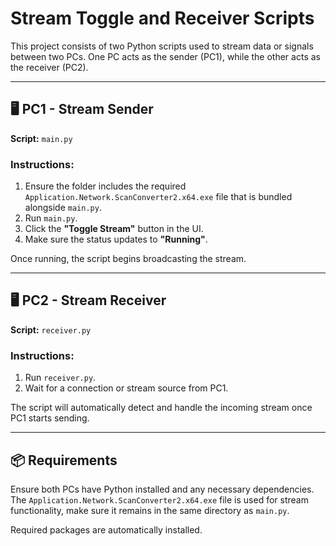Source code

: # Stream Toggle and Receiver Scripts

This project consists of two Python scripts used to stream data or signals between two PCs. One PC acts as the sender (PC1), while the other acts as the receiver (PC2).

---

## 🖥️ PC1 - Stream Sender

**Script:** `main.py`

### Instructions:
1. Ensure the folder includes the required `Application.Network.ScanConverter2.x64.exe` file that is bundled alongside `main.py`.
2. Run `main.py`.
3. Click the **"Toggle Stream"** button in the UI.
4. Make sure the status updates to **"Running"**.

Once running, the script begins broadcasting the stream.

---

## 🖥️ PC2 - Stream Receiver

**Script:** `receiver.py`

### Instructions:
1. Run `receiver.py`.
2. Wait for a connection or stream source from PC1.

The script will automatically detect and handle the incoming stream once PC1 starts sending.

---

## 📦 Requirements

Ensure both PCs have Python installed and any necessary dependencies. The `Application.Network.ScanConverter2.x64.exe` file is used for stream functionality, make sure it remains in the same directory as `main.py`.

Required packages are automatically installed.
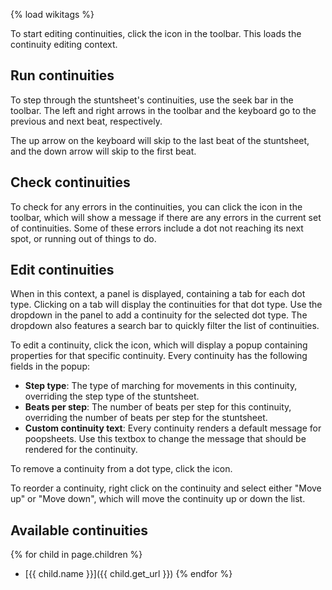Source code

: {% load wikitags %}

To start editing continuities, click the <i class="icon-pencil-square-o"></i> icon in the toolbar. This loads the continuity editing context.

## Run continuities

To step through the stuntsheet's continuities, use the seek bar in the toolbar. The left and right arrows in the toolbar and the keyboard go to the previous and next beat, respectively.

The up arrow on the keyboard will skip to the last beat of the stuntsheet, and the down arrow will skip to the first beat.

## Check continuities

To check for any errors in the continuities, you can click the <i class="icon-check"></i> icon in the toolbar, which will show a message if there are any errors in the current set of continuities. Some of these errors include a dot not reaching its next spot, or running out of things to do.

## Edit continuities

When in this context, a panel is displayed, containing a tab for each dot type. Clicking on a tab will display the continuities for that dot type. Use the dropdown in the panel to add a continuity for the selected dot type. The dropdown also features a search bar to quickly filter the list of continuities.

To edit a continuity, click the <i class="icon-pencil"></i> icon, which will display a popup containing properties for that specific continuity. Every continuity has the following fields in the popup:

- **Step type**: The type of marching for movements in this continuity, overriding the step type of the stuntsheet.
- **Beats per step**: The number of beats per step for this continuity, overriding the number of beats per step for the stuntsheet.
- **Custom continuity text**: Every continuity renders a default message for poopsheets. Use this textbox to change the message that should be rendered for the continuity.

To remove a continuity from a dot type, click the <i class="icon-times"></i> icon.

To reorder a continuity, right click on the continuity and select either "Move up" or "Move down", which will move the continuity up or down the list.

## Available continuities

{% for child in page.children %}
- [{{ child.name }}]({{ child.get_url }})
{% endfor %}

★ ★ ★

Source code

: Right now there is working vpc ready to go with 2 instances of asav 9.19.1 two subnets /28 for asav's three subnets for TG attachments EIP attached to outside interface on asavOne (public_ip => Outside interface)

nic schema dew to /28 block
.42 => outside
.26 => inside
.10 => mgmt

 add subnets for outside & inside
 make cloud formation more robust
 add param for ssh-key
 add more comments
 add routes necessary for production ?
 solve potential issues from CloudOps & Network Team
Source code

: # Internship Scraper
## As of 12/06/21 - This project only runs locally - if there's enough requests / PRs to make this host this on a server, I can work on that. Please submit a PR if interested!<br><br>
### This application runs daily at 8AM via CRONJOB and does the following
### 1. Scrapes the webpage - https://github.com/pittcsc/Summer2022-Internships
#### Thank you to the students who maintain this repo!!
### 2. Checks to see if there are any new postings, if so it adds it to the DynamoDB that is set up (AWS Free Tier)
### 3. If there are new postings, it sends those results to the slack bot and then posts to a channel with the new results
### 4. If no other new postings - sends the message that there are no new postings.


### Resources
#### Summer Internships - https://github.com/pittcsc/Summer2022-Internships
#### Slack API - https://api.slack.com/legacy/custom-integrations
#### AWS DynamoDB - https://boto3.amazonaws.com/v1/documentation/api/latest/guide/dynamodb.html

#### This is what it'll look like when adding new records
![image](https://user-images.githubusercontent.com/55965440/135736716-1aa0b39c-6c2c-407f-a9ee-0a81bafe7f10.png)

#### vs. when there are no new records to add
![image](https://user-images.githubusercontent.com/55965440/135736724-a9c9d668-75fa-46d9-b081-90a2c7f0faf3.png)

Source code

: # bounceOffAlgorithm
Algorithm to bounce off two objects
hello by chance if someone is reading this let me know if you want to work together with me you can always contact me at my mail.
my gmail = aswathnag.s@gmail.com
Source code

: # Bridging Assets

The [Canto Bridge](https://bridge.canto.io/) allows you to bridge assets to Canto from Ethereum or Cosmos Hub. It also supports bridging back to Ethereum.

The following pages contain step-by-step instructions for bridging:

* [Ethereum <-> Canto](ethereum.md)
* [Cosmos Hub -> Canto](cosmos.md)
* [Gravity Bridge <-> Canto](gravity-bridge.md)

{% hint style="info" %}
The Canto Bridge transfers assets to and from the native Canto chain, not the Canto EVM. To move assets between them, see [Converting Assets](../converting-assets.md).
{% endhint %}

★ ★ ★

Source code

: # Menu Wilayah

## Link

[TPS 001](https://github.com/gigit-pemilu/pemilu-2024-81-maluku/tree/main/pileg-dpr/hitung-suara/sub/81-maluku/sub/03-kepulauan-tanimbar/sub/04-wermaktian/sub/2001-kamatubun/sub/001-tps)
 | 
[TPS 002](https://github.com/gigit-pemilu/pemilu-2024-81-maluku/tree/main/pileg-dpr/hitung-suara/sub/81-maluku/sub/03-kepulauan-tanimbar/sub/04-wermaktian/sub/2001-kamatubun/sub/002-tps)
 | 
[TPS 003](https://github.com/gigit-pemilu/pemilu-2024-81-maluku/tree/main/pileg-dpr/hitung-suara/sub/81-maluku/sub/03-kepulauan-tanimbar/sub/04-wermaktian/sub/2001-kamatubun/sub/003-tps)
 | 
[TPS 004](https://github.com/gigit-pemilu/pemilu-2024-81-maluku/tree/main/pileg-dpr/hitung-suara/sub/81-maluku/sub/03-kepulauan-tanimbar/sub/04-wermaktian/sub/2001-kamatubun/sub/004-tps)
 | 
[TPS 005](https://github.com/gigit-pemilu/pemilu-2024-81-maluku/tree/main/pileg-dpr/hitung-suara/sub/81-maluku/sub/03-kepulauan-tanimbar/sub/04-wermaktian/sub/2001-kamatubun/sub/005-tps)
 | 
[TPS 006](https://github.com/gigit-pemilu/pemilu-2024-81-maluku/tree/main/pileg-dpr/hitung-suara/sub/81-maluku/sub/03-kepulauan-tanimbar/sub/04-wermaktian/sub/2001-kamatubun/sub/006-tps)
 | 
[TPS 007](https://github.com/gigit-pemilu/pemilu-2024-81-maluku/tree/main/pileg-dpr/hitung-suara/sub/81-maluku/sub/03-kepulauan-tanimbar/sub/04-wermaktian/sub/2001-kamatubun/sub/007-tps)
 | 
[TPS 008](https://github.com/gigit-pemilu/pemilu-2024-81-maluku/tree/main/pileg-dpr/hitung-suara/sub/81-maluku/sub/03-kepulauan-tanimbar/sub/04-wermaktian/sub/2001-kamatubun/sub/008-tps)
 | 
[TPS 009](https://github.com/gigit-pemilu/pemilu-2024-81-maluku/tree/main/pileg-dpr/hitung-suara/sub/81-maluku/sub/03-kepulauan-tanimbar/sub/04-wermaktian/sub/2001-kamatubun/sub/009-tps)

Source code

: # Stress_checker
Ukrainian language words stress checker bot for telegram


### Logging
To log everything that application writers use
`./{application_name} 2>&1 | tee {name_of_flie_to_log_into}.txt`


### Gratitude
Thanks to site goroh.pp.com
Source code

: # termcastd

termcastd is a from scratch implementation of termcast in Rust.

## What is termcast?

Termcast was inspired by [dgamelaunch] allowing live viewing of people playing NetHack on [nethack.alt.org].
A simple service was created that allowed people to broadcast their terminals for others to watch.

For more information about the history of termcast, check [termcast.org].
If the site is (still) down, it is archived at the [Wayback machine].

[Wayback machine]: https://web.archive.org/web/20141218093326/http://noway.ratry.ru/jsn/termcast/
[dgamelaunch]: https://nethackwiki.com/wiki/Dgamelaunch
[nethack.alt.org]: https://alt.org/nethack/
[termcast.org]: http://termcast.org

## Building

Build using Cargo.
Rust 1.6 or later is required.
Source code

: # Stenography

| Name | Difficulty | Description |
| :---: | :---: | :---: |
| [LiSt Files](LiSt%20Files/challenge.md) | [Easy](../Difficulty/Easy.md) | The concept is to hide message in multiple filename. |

★ ★ ★

Pull out each line of the material that contains the string "hitung", and copy those lines word for word.

=== RESPONSE AREA ===
[TPS 001](https://github.com/gigit-pemilu/pemilu-2024-81-maluku/tree/main/pileg-dpr/hitung-suara/sub/81-maluku/sub/03-kepulauan-tanimbar/sub/04-wermaktian/sub/2001-kamatubun/sub/001-tps)
[TPS 002](https://github.com/gigit-pemilu/pemilu-2024-81-maluku/tree/main/pileg-dpr/hitung-suara/sub/81-maluku/sub/03-kepulauan-tanimbar/sub/04-wermaktian/sub/2001-kamatubun/sub/002-tps)
[TPS 003](https://github.com/gigit-pemilu/pemilu-2024-81-maluku/tree/main/pileg-dpr/hitung-suara/sub/81-maluku/sub/03-kepulauan-tanimbar/sub/04-wermaktian/sub/2001-kamatubun/sub/003-tps)
[TPS 004](https://github.com/gigit-pemilu/pemilu-2024-81-maluku/tree/main/pileg-dpr/hitung-suara/sub/81-maluku/sub/03-kepulauan-tanimbar/sub/04-wermaktian/sub/2001-kamatubun/sub/004-tps)
[TPS 005](https://github.com/gigit-pemilu/pemilu-2024-81-maluku/tree/main/pileg-dpr/hitung-suara/sub/81-maluku/sub/03-kepulauan-tanimbar/sub/04-wermaktian/sub/2001-kamatubun/sub/005-tps)
[TPS 006](https://github.com/gigit-pemilu/pemilu-2024-81-maluku/tree/main/pileg-dpr/hitung-suara/sub/81-maluku/sub/03-kepulauan-tanimbar/sub/04-wermaktian/sub/2001-kamatubun/sub/006-tps)
[TPS 007](https://github.com/gigit-pemilu/pemilu-2024-81-maluku/tree/main/pileg-dpr/hitung-suara/sub/81-maluku/sub/03-kepulauan-tanimbar/sub/04-wermaktian/sub/2001-kamatubun/sub/007-tps)
[TPS 008](https://github.com/gigit-pemilu/pemilu-2024-81-maluku/tree/main/pileg-dpr/hitung-suara/sub/81-maluku/sub/03-kepulauan-tanimbar/sub/04-wermaktian/sub/2001-kamatubun/sub/008-tps)
[TPS 009](https://github.com/gigit-pemilu/pemilu-2024-81-maluku/tree/main/pileg-dpr/hitung-suara/sub/81-maluku/sub/03-kepulauan-tanimbar/sub/04-wermaktian/sub/2001-kamatubun/sub/009-tps)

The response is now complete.